Gilles Scokart wrote:
-----Original Message-----
From: Steve Loughran [mailto:[EMAIL PROTECTED] Sent: Wednesday, November 08, 2006 12:37 PM
To: [email protected]
Subject: Re: future Ivy development


I'd probably put priority on getting the first edition under the apache banner out the way; build process, testing, documentation and the like. A goal of a 2.0 release would be to get more developers than just Xavier.

-steve



I think you get a good point there.  The question is : what is the best
aproach to achieve that?

From my point of view, I already had the oportunity to look in the sources,
and I tried to made some changes to it.  But I only managed to post 1 or 2
patch because I was not sure to break any flow of execution.  The problem is
that there is so many way to use ivy.  Much more that what I'm aware of. (on
the other hand, it is also for this reason that I like ivy).


For that we need test data; not just use cases but real ivyconf.xml and ivy.xml files used in various projects.

any OSS project that uses ivy should be under the gump, which can be used for regression testing nightly builds.

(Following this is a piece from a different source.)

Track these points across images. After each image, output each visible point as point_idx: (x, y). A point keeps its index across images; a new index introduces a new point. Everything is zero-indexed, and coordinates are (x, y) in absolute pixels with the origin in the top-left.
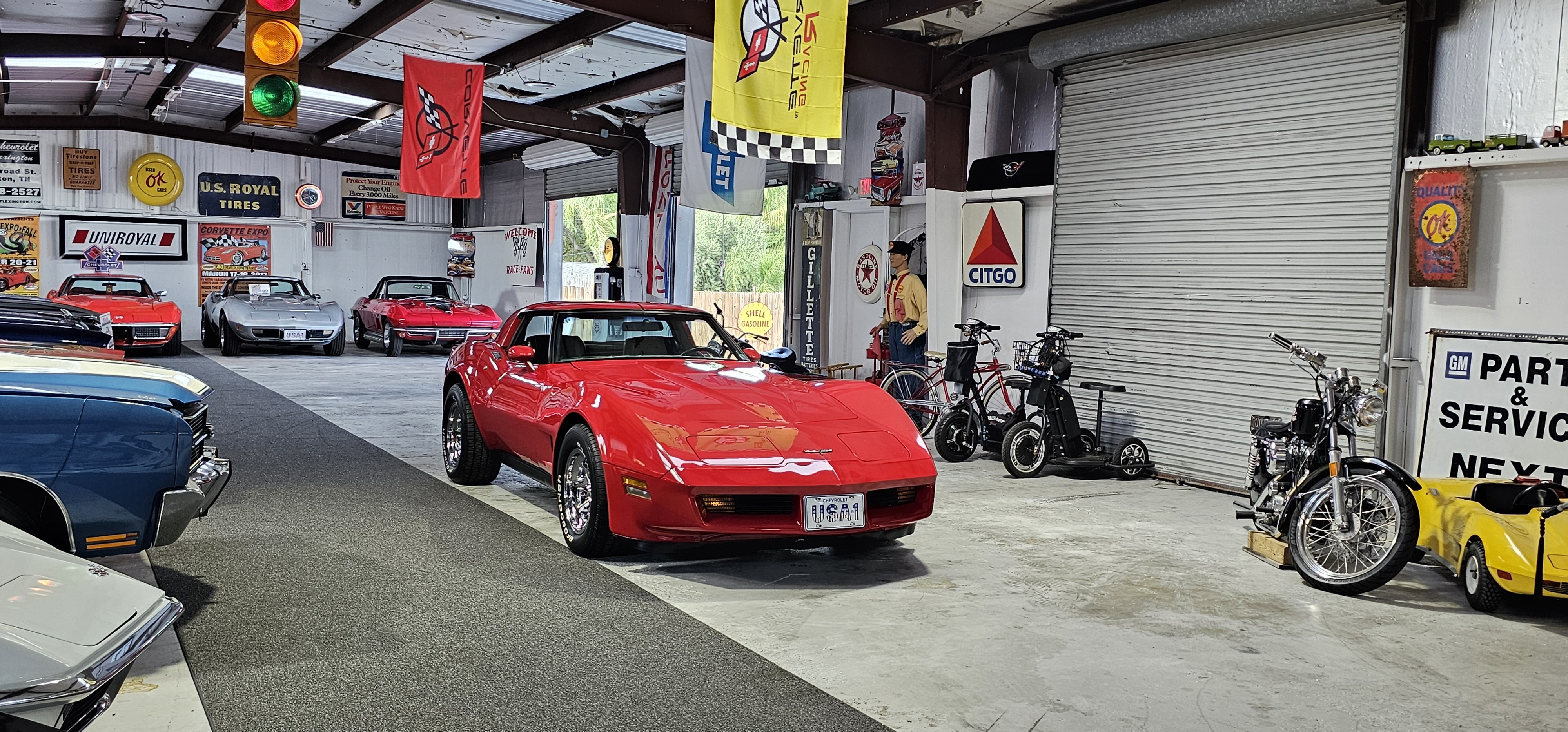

We can set up test projects there too. Now gump is wierd as it sets up its own classpath, and hides problems (missing artifacts) that you'd otherwise see. So the test projects need to be able to make assertions about things on the dependency graph that are independent from ant's special classpath-under-gump logic.


I like the idea of easyproglife to start by listing some use cases.  I think
this can be a good starting point to clarify the different possible usage.

+1



Rewrite (or refactor) a 2.0 version would also make it easier for new
developpers to join.

Prefer refactor/evolution over rewrite. The costs of a rewrite are pretty steep; look at Axis2 is a case in point.